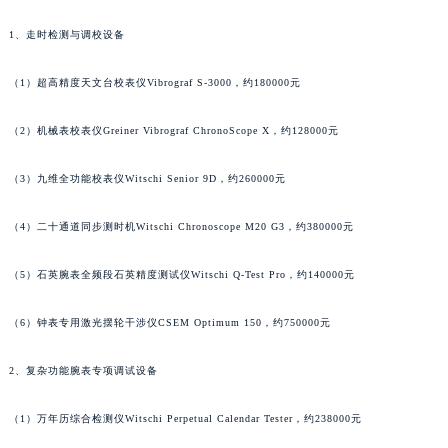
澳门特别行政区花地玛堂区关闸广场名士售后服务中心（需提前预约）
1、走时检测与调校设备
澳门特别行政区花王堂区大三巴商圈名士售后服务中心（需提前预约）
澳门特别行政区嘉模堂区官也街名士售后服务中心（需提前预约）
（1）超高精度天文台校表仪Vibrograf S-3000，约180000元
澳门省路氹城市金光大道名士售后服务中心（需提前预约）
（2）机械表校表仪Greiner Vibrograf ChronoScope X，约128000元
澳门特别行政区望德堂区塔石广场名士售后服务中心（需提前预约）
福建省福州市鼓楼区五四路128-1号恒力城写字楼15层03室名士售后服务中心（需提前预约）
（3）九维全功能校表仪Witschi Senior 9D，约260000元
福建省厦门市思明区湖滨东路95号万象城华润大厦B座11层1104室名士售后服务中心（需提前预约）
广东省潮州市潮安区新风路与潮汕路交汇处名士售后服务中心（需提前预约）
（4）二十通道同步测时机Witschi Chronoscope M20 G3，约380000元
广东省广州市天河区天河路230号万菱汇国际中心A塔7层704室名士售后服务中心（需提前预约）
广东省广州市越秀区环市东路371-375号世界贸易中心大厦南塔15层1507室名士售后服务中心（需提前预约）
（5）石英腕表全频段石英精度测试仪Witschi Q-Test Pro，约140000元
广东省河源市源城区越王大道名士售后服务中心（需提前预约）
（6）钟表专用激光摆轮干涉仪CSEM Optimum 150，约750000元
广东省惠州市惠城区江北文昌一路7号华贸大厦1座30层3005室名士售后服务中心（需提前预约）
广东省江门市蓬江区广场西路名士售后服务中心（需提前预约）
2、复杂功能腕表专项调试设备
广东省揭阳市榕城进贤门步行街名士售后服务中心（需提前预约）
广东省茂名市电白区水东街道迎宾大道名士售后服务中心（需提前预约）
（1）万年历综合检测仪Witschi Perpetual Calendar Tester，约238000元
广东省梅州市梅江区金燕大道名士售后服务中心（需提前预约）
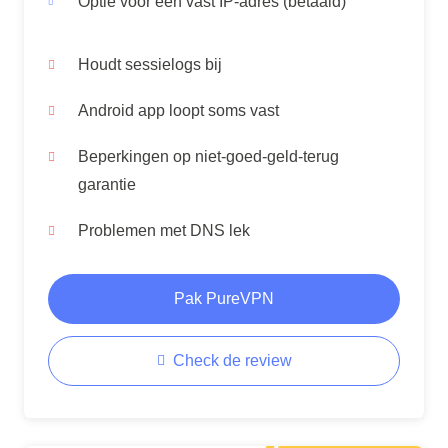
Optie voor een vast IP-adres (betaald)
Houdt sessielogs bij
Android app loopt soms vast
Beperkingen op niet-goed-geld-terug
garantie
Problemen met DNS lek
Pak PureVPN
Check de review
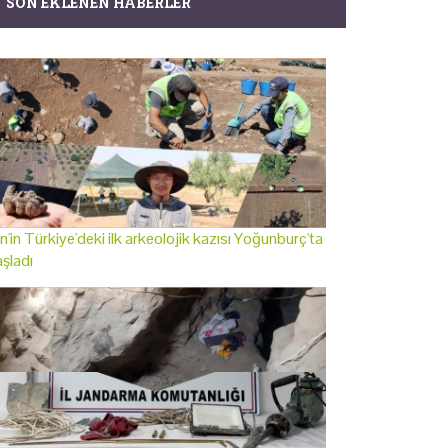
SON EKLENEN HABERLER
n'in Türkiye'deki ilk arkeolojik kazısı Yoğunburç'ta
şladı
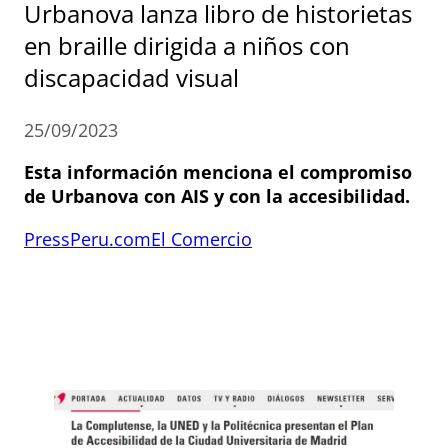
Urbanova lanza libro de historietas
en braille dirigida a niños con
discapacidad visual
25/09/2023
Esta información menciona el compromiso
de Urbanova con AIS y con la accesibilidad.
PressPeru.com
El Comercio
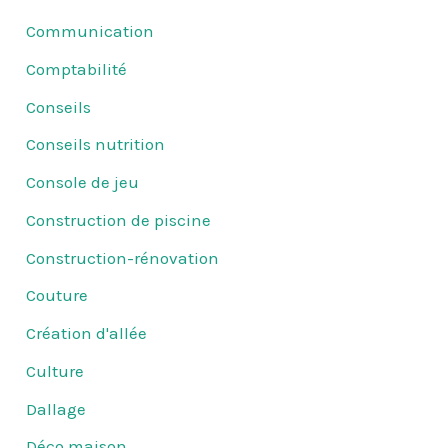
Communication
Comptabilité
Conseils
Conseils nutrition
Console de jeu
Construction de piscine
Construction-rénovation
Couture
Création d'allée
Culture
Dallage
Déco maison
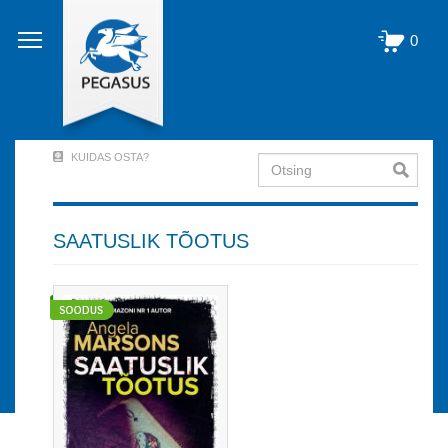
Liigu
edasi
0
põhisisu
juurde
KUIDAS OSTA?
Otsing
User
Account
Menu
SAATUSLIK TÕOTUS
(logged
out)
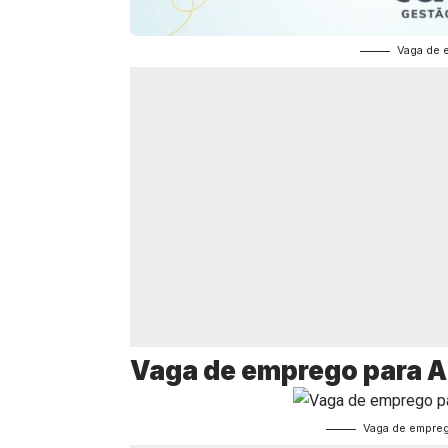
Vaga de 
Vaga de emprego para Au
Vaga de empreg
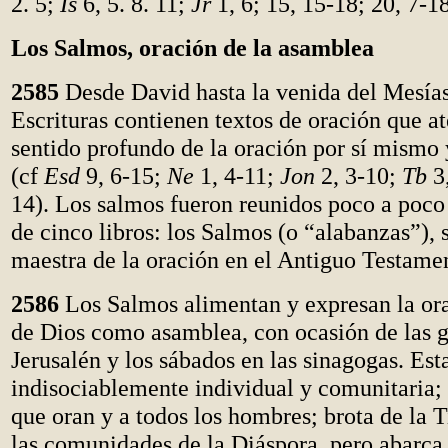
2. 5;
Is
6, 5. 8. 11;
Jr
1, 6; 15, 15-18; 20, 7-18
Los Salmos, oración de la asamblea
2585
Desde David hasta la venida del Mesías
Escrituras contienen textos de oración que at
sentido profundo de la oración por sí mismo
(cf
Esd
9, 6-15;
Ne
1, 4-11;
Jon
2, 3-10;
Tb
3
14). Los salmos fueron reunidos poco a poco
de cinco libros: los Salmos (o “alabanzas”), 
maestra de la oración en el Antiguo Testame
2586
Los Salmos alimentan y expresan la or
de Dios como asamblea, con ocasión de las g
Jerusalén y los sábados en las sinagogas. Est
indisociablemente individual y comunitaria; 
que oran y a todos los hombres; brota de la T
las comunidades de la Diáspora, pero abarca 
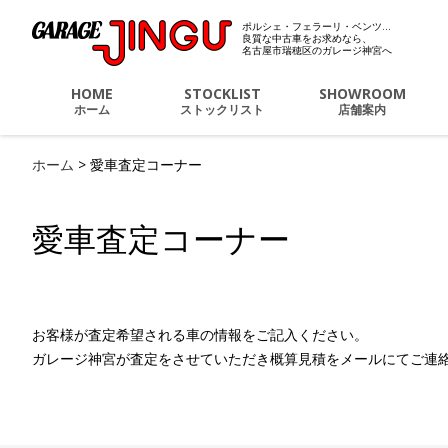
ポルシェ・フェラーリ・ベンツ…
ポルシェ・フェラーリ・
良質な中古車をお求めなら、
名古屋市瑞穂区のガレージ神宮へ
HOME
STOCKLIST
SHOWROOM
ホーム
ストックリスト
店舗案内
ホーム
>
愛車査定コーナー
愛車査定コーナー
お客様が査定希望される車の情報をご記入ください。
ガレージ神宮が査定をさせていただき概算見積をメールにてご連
...
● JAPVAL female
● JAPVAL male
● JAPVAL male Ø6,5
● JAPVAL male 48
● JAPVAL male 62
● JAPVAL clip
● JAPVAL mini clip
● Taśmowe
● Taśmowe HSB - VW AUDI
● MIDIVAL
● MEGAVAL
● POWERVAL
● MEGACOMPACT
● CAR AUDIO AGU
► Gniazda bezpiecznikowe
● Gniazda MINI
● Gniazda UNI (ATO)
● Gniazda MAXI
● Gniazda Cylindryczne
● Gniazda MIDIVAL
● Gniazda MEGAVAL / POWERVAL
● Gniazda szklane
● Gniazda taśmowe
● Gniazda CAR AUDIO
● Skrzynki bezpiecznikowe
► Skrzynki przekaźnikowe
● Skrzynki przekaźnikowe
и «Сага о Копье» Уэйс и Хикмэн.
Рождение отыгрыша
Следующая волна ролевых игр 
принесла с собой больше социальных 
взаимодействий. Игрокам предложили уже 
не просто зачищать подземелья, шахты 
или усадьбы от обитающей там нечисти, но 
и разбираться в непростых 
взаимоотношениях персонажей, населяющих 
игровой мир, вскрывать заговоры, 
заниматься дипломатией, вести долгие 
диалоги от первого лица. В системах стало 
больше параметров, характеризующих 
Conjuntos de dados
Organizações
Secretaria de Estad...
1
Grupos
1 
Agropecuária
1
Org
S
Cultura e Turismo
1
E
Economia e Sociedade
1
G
---
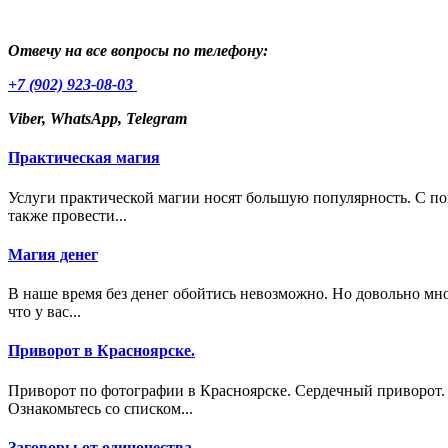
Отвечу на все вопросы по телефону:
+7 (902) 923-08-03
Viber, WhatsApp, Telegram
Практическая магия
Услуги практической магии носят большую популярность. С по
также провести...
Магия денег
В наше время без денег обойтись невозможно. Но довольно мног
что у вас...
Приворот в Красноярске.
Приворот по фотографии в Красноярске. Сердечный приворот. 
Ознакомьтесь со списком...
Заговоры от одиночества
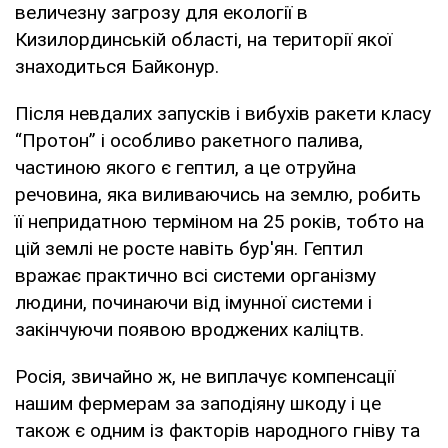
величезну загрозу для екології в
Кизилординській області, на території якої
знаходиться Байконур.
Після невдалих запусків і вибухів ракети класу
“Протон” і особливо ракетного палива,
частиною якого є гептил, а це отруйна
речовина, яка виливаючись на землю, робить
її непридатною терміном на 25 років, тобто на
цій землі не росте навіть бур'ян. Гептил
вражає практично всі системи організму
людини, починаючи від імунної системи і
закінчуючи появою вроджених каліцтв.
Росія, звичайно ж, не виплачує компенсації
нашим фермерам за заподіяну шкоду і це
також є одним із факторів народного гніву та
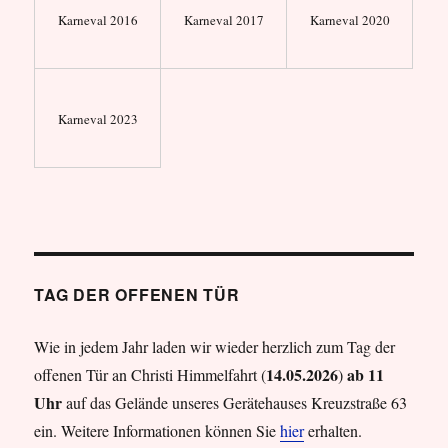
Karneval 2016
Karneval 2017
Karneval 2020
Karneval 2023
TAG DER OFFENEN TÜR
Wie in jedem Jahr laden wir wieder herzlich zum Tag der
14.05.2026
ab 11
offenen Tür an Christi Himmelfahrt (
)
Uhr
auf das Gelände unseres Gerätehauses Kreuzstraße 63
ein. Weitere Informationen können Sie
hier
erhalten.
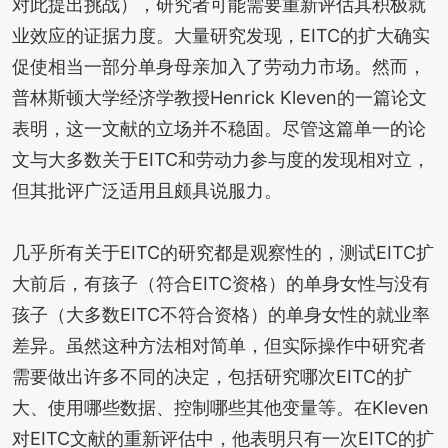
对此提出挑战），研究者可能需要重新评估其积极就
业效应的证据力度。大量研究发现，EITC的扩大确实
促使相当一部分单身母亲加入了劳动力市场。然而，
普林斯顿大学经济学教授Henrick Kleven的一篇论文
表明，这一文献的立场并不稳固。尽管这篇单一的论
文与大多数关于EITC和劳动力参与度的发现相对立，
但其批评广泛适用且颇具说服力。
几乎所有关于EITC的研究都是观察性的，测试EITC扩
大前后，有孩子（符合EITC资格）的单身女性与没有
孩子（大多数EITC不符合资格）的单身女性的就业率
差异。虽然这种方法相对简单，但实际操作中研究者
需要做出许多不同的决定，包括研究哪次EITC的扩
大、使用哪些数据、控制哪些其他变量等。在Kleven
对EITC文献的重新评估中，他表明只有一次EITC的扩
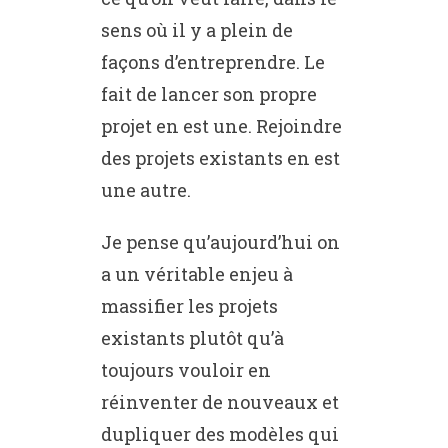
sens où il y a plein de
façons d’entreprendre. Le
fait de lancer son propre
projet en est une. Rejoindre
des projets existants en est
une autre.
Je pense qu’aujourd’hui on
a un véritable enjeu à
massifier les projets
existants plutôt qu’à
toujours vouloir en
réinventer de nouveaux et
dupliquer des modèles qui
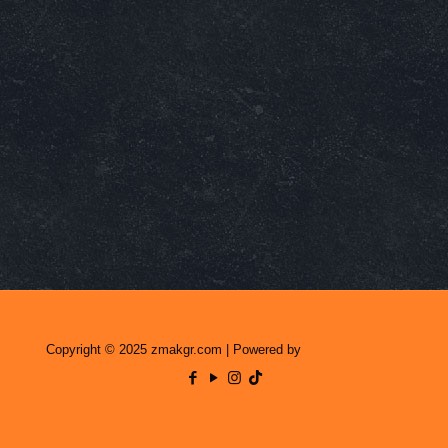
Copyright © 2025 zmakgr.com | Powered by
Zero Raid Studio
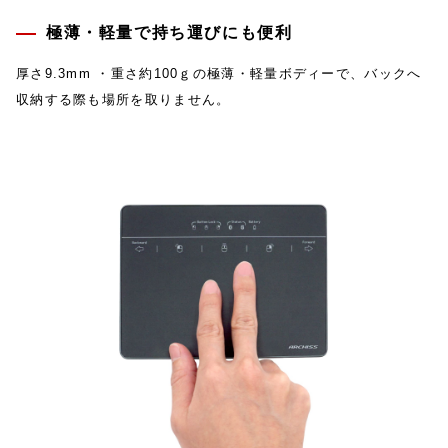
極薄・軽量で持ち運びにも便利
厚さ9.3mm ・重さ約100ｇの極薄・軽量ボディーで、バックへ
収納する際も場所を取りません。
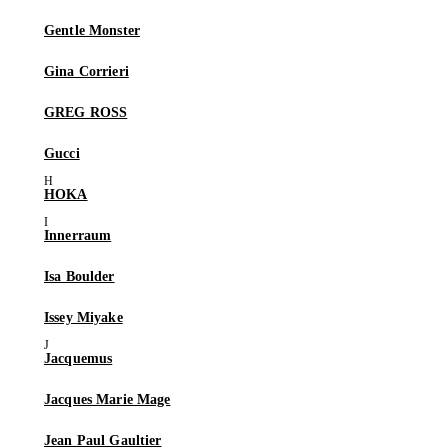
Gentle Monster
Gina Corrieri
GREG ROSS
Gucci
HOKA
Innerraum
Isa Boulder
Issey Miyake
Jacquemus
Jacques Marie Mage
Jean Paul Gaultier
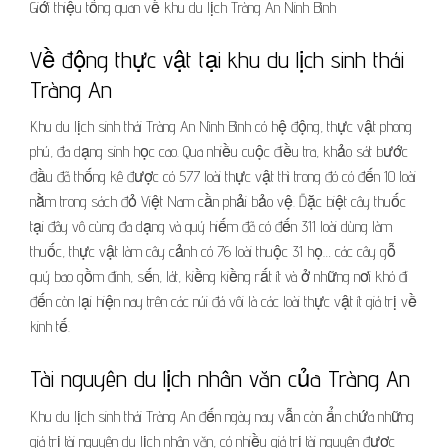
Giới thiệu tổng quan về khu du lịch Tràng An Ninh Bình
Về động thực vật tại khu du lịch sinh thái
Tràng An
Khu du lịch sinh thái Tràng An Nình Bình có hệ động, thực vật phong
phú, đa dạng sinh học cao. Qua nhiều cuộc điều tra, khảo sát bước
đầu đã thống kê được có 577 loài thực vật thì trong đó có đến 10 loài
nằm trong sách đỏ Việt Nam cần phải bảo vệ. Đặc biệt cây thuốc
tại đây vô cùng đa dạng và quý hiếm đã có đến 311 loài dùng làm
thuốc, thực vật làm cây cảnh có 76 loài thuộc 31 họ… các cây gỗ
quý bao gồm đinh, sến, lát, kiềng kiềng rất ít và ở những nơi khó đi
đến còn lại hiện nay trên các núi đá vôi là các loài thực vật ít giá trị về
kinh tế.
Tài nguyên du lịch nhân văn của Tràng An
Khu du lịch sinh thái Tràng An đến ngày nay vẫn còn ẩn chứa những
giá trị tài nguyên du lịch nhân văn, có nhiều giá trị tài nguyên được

[INSTRUCTIONS FOR THE TASK]: Please return, unchanged, the lines of the material from the line with "sens où il y a plein de" to the line with "giá trị tài nguyên du", both included. Leave the pictures out.

[RESULT]:
sens où il y a plein de
façons d’entreprendre. Le
fait de lancer son propre
projet en est une. Rejoindre
des projets existants en est
une autre.
Je pense qu’aujourd’hui on
a un véritable enjeu à
massifier les projets
existants plutôt qu’à
toujours vouloir en
réinventer de nouveaux et
dupliquer des modèles qui
Copyright © 2025 zmakgr.com | Powered by
Zero Raid Studio
極薄・軽量で持ち運びにも便利
厚さ9.3mm ・重さ約100ｇの極薄・軽量ボディーで、バックへ
収納する際も場所を取りません。
Gentle Monster
Gina Corrieri
GREG ROSS
Gucci
HOKA
Innerraum
Isa Boulder
Issey Miyake
Jacquemus
Jacques Marie Mage
Jean Paul Gaultier
Giới thiệu tổng quan về khu du lịch Tràng An Ninh Bình
Về động thực vật tại khu du lịch sinh thái
Tràng An
Khu du lịch sinh thái Tràng An Nình Bình có hệ động, thực vật phong
phú, đa dạng sinh học cao. Qua nhiều cuộc điều tra, khảo sát bước
đầu đã thống kê được có 577 loài thực vật thì trong đó có đến 10 loài
nằm trong sách đỏ Việt Nam cần phải bảo vệ. Đặc biệt cây thuốc
tại đây vô cùng đa dạng và quý hiếm đã có đến 311 loài dùng làm
thuốc, thực vật làm cây cảnh có 76 loài thuộc 31 họ… các cây gỗ
quý bao gồm đinh, sến, lát, kiềng kiềng rất ít và ở những nơi khó đi
đến còn lại hiện nay trên các núi đá vôi là các loài thực vật ít giá trị về
kinh tế.
Tài nguyên du lịch nhân văn của Tràng An
Khu du lịch sinh thái Tràng An đến ngày nay vẫn còn ẩn chứa những
giá trị tài nguyên du lịch nhân văn, có nhiều giá trị tài nguyên được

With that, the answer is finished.